Building Equity in our Local Food System

Alongside our community, the Food Council witnessed with outrage and grief the violent deaths of George Floyd, Breonna Taylor, and Ahmaud Arbery, the most recent manifestations of systemic racial inequities in our country which have created deep disparities throughout our food, economic, and public health systems.

In our own County, in this moment, we see how the COVID-19 outbreak and resulting economic crisis have disproportionately affected communities of color. The neighborhoods most negatively impacted by the virus are the same communities with the highest levels of food insecurity before the pandemic. The risk of hunger is rapidly increasing for our County’s residents, with our County’s dedicated food assistance providers reporting a 3-5x increase in demand for their critical services. 45% of our County’s small businesses are minority owned, including dozens of our County’s own farms, restaurants, retailers, and food and beverage entrepreneurs, and nationally, Black-owned businesses are experiencing COVID-19 related closures and job loss at a far steeper rate than white-owned businesses.

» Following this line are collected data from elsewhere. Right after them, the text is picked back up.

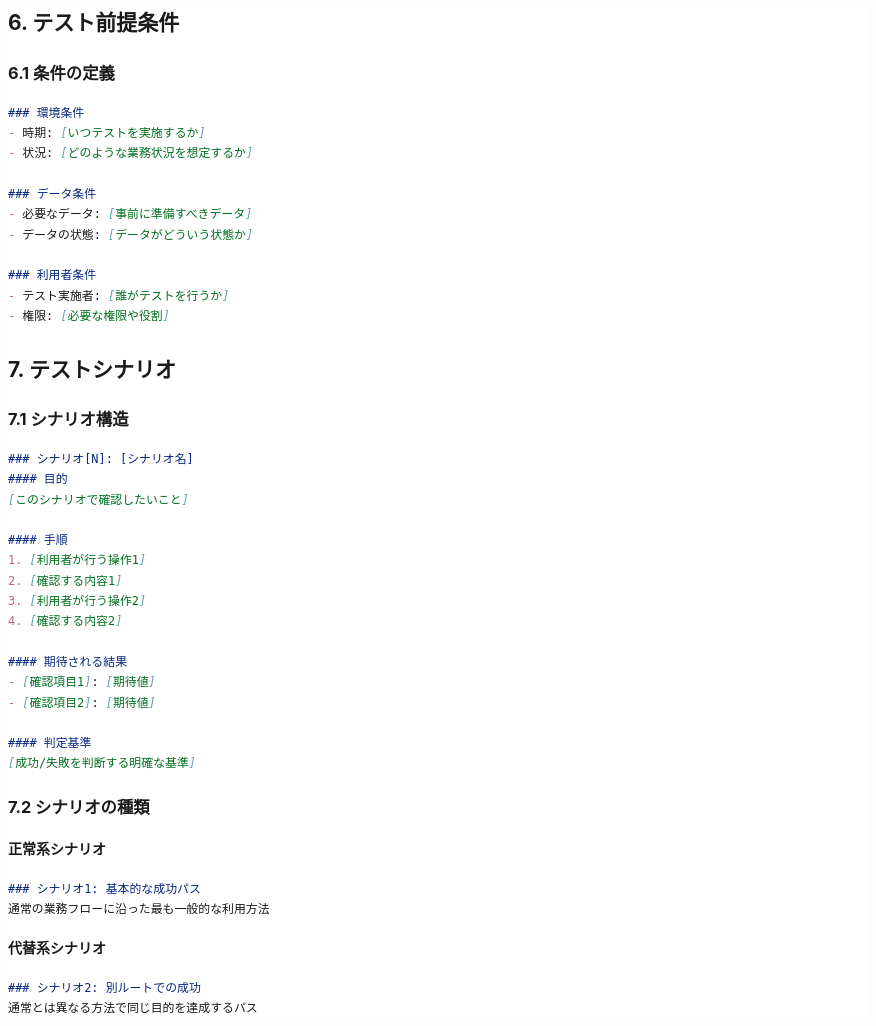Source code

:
 ```markdown
```

## 6. テスト前提条件

### 6.1 条件の定義
```markdown
### 環境条件
- 時期: [いつテストを実施するか]
- 状況: [どのような業務状況を想定するか]

### データ条件
- 必要なデータ: [事前に準備すべきデータ]
- データの状態: [データがどういう状態か]

### 利用者条件
- テスト実施者: [誰がテストを行うか]
- 権限: [必要な権限や役割]
```

## 7. テストシナリオ

### 7.1 シナリオ構造
```markdown
### シナリオ[N]: [シナリオ名]
#### 目的
[このシナリオで確認したいこと]

#### 手順
1. [利用者が行う操作1]
2. [確認する内容1]
3. [利用者が行う操作2]
4. [確認する内容2]

#### 期待される結果
- [確認項目1]: [期待値]
- [確認項目2]: [期待値]

#### 判定基準
[成功/失敗を判断する明確な基準]
```

### 7.2 シナリオの種類

#### 正常系シナリオ
```markdown
### シナリオ1: 基本的な成功パス
通常の業務フローに沿った最も一般的な利用方法
```

#### 代替系シナリオ
```markdown
### シナリオ2: 別ルートでの成功
通常とは異なる方法で同じ目的を達成するパス
```
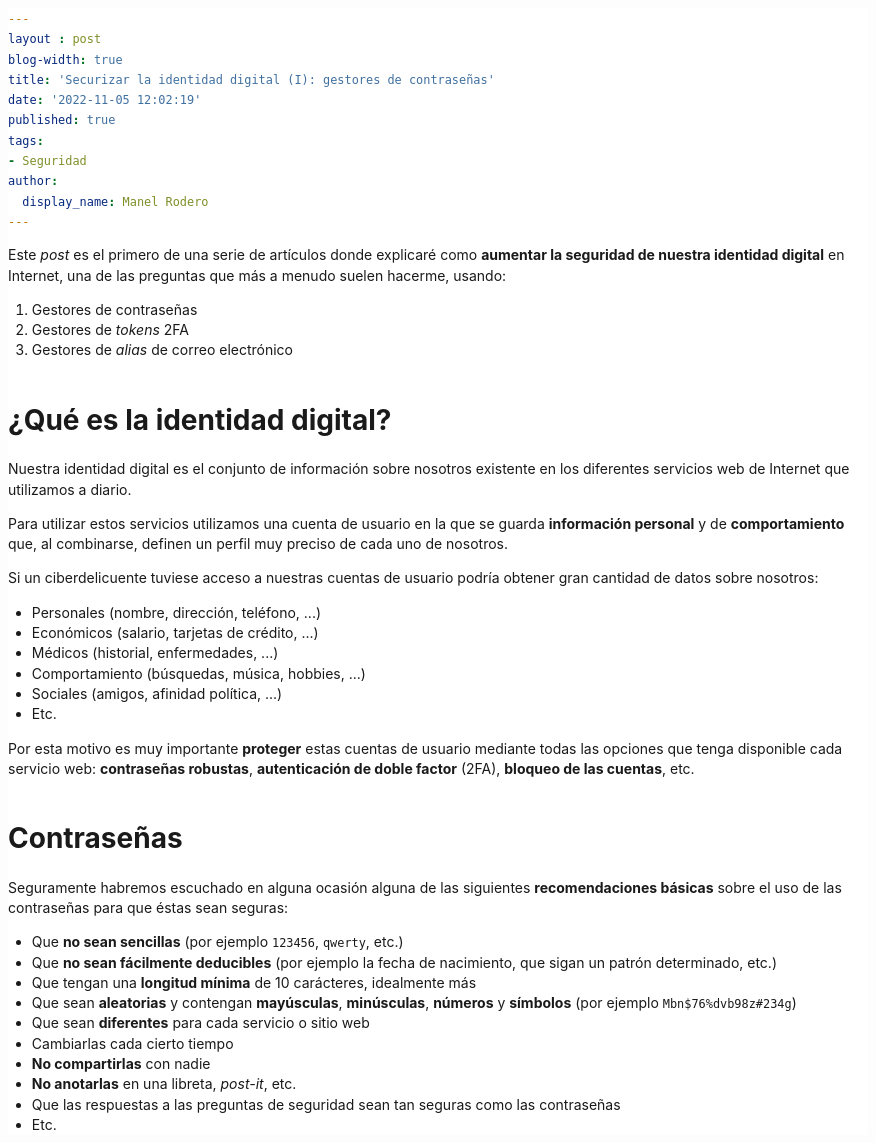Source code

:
 ```yaml
---
layout : post
blog-width: true
title: 'Securizar la identidad digital (I): gestores de contraseñas'
date: '2022-11-05 12:02:19'
published: true
tags:
- Seguridad
author:
  display_name: Manel Rodero
---
```


Este _post_ es el primero de una serie de artículos donde explicaré como **aumentar la seguridad de nuestra identidad digital** en Internet, una de las preguntas que más a menudo suelen hacerme, usando:

1. Gestores de contraseñas
2. Gestores de _tokens_ 2FA
3. Gestores de _alias_ de correo electrónico

# ¿Qué es la identidad digital?

Nuestra identidad digital es el conjunto de información sobre nosotros existente en los diferentes servicios web de Internet que utilizamos a diario.

Para utilizar estos servicios utilizamos una cuenta de usuario en la que se guarda **información personal** y de **comportamiento** que, al combinarse, definen un perfil muy preciso de cada uno de nosotros.

Si un ciberdelicuente tuviese acceso a nuestras cuentas de usuario podría obtener gran cantidad de datos sobre nosotros:

* Personales (nombre, dirección, teléfono, ...)
* Económicos (salario, tarjetas de crédito, ...)
* Médicos (historial, enfermedades, ...)
* Comportamiento (búsquedas, música, hobbies, ...)
* Sociales (amigos, afinidad política, ...)
* Etc.

Por esta motivo es muy importante **proteger** estas cuentas de usuario mediante todas las opciones que tenga disponible cada servicio web: **contraseñas robustas**, **autenticación de doble factor** (2FA), **bloqueo de las cuentas**, etc.

# Contraseñas

Seguramente habremos escuchado en alguna ocasión alguna de las siguientes **recomendaciones básicas** sobre el uso de las contraseñas para que éstas sean seguras:

* Que **no sean sencillas** (por ejemplo `123456`, `qwerty`, etc.)
* Que **no sean fácilmente deducibles** (por ejemplo la fecha de nacimiento, que sigan un patrón determinado, etc.)
* Que tengan una **longitud mínima** de 10 carácteres, idealmente más
* Que sean **aleatorias** y contengan **mayúsculas**, **minúsculas**, **números** y **símbolos** (por ejemplo `Mbn$76%dvb98z#234g`)
* Que sean **diferentes** para cada servicio o sitio web
* Cambiarlas cada cierto tiempo
* **No compartirlas** con nadie
* **No anotarlas** en una libreta, _post-it_, etc.
* Que las respuestas a las preguntas de seguridad sean tan seguras como las contraseñas
* Etc.
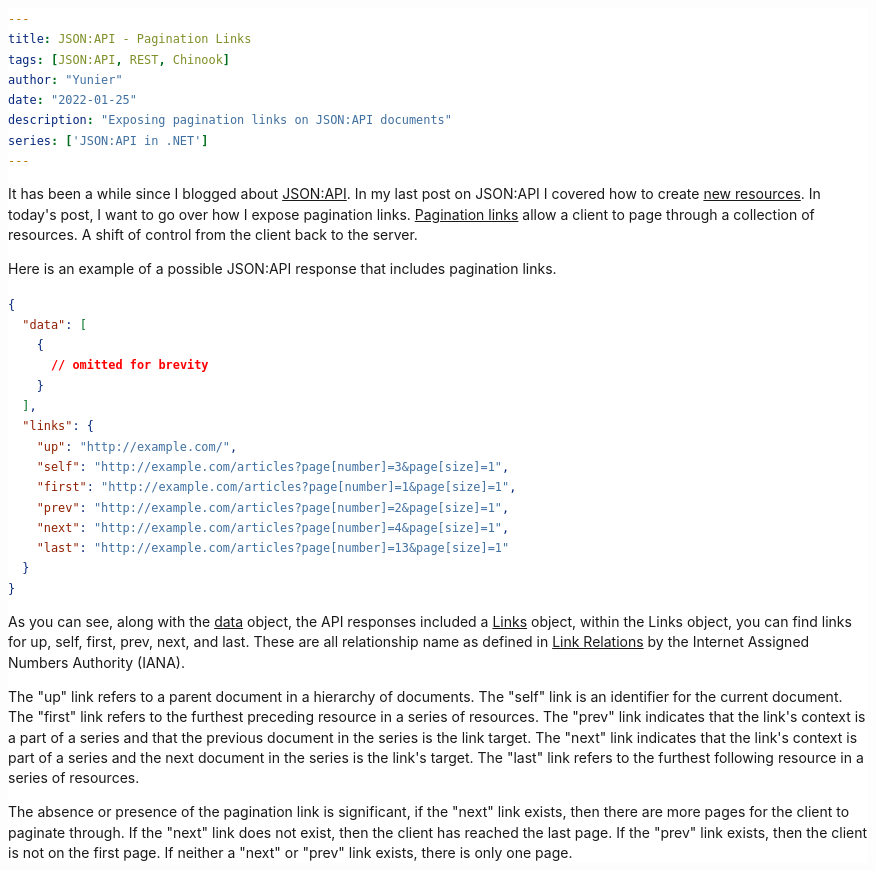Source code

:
```yaml
---
title: JSON:API - Pagination Links
tags: [JSON:API, REST, Chinook]
author: "Yunier"
date: "2022-01-25"
description: "Exposing pagination links on JSON:API documents"
series: ['JSON:API in .NET']
---
```


It has been a while since I blogged about [JSON:API](https://jsonapi.org/). In my last post on JSON:API I covered how to create [new resources](/post/2021/json-api-creating-new-resources). In today's post, I want to go over how I expose pagination links. [Pagination links](https://jsonapi.org/examples/#pagination) allow a client to page through a collection of resources. A shift of control from the client back to the server. 

Here is an example of a possible JSON:API response that includes pagination links. 

```json
{
  "data": [
    {
      // omitted for brevity
    }
  ],
  "links": {
    "up": "http://example.com/",
    "self": "http://example.com/articles?page[number]=3&page[size]=1",
    "first": "http://example.com/articles?page[number]=1&page[size]=1",
    "prev": "http://example.com/articles?page[number]=2&page[size]=1",
    "next": "http://example.com/articles?page[number]=4&page[size]=1",
    "last": "http://example.com/articles?page[number]=13&page[size]=1"
  }
}
```

As you can see, along with the [data](https://jsonapi.org/format/#document-top-level) object, the API responses included a [Links](https://jsonapi.org/format/#document-links) object, within the Links object, you can find links for up, self, first, prev, next, and last. These are all relationship name as defined in [Link Relations](https://www.iana.org/assignments/link-relations/link-relations.xhtml) by the Internet Assigned Numbers Authority (IANA).

The "up" link refers to a parent document in a hierarchy of documents. The "self" link is an identifier for the current document. The "first" link refers to the furthest preceding resource in a series of resources. The "prev" link indicates that the link's context is a part of a series and that the previous document in the series is the link target. The "next" link indicates that the link's context is part of a series and the next document in the series is the link's target. The "last" link refers to the furthest following resource in a series of resources.

The absence or presence of the pagination link is significant, if the "next" link exists, then there are more pages for the client to paginate through. If the "next" link does not exist, then the client has reached the last page. If the "prev" link exists, then the client is not on the first page. If neither a "next" or "prev" link exists, there is only one page.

Last night, our Council Members and Board Members convened to reaffirm our commitment to our primary priority of building equity in a food system that has, since its very beginning, established and reinforced structural racism and social injustice. Advocacy and initiatives to foster a robust, sustainable, and equitable local food system must start with dismantling racist systems in our society. We rededicate ourselves to action that will create and strengthen pathways for those who have been marginalized by our food system to direct the policies and programs that will rebuild this broken system. We will convene discussions that prioritize the expertise and leadership of people of color in facilitating systems change. There is significant work ahead for our organization, including the finalization and implementation of our racial equity action plan and, recognizing our many privileges, recommitting ourselves as an ally to Black colleagues, neighbors, organizational partners, residents, family and friends, and standing in solidarity with those who denounce the oppression of white supremacy culture. We encourage feedback and open dialogue about how the Food Council can improve in our equity work.